(Records to use begins)

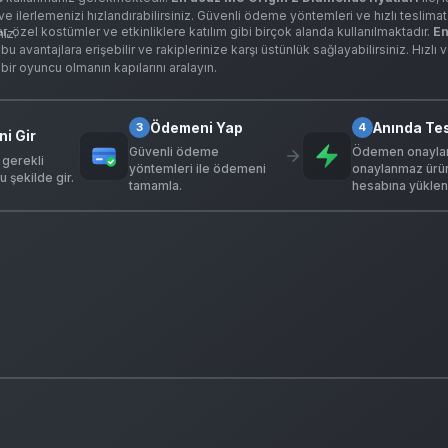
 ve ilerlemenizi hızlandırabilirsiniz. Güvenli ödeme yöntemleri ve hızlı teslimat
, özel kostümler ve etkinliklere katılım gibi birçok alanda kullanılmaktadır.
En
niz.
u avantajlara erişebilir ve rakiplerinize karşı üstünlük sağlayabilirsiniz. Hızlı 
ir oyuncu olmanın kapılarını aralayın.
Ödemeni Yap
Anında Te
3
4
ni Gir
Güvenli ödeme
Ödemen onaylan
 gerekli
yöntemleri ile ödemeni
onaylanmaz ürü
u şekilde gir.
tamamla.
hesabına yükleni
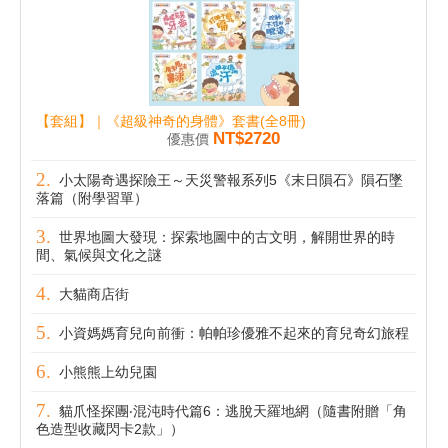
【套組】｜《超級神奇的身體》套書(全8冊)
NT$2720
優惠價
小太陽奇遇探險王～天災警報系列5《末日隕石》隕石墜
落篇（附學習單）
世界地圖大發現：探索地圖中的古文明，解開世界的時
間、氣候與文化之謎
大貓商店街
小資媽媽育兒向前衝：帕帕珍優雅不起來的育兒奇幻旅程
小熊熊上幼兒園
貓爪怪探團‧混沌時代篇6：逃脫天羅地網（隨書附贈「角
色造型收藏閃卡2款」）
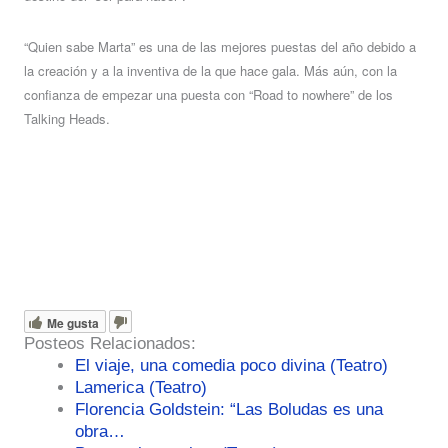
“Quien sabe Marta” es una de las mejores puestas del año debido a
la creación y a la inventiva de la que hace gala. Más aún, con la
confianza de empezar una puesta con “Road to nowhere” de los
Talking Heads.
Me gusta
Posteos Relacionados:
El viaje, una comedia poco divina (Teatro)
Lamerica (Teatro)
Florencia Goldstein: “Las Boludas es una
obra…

(Records to use ends)
(Records to use begins)

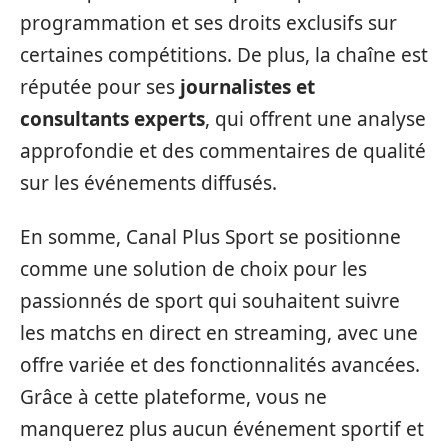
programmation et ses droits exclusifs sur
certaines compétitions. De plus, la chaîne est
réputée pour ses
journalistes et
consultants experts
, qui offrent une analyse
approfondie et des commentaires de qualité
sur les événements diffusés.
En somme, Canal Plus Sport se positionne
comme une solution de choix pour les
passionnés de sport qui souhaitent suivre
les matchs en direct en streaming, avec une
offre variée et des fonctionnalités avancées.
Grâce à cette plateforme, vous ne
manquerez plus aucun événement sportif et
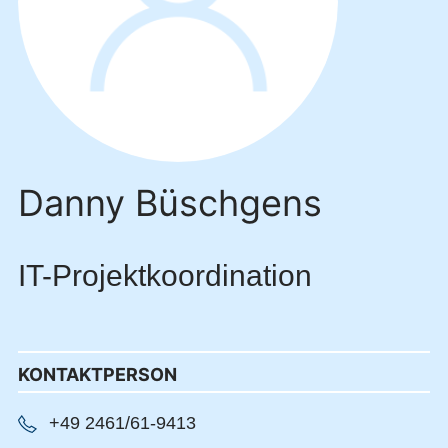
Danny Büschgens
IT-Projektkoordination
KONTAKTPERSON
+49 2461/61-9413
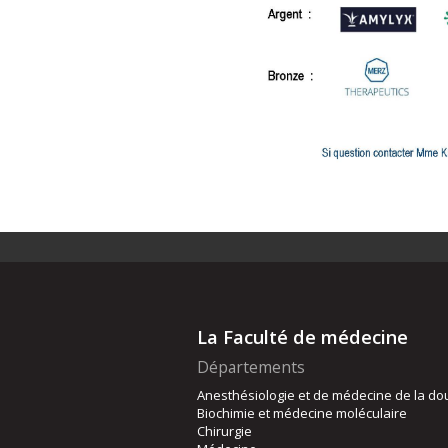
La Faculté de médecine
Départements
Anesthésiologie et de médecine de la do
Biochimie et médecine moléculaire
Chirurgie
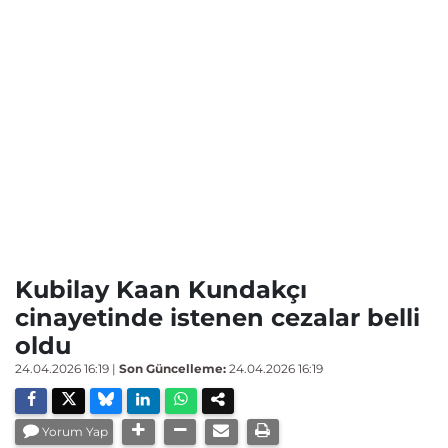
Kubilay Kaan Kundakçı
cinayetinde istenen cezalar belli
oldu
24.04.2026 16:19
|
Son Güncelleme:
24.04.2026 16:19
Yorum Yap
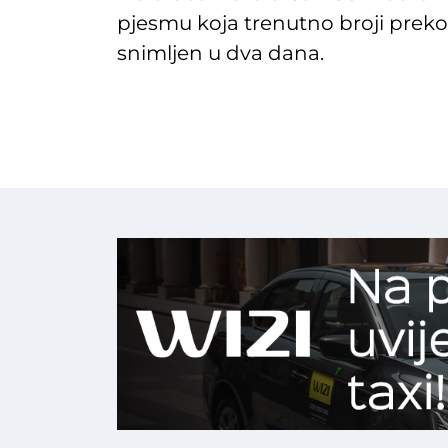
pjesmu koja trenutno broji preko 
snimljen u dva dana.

(Records to use ends)
(Records to use begins)

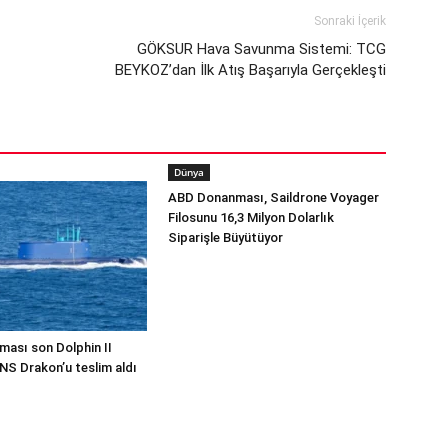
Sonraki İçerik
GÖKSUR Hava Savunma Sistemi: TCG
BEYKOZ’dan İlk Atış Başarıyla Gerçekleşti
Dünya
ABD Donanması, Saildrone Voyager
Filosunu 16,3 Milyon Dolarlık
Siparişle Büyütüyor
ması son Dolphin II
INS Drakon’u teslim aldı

(Records to use ends)

● Work request
Output exactly the stretch of the listing that begins at the line containing "consultants experts" and ends at the line containing "snimljen u dva dana.", both kept. Omit pictures and everything else.

● Answer section
consultants experts
, qui offrent une analyse
approfondie et des commentaires de qualité
sur les événements diffusés.
En somme, Canal Plus Sport se positionne
comme une solution de choix pour les
passionnés de sport qui souhaitent suivre
les matchs en direct en streaming, avec une
offre variée et des fonctionnalités avancées.
Grâce à cette plateforme, vous ne
manquerez plus aucun événement sportif et
Danny Büschgens
IT-Projektkoordination
KONTAKTPERSON
+49 2461/61-9413
La Faculté de médecine
Départements
Anesthésiologie et de médecine de la do
Biochimie et médecine moléculaire
Chirurgie
Kubilay Kaan Kundakçı
cinayetinde istenen cezalar belli
oldu
24.04.2026 16:19
|
Son Güncelleme:
24.04.2026 16:19
Yorum Yap
pjesmu koja trenutno broji preko 
snimljen u dva dana.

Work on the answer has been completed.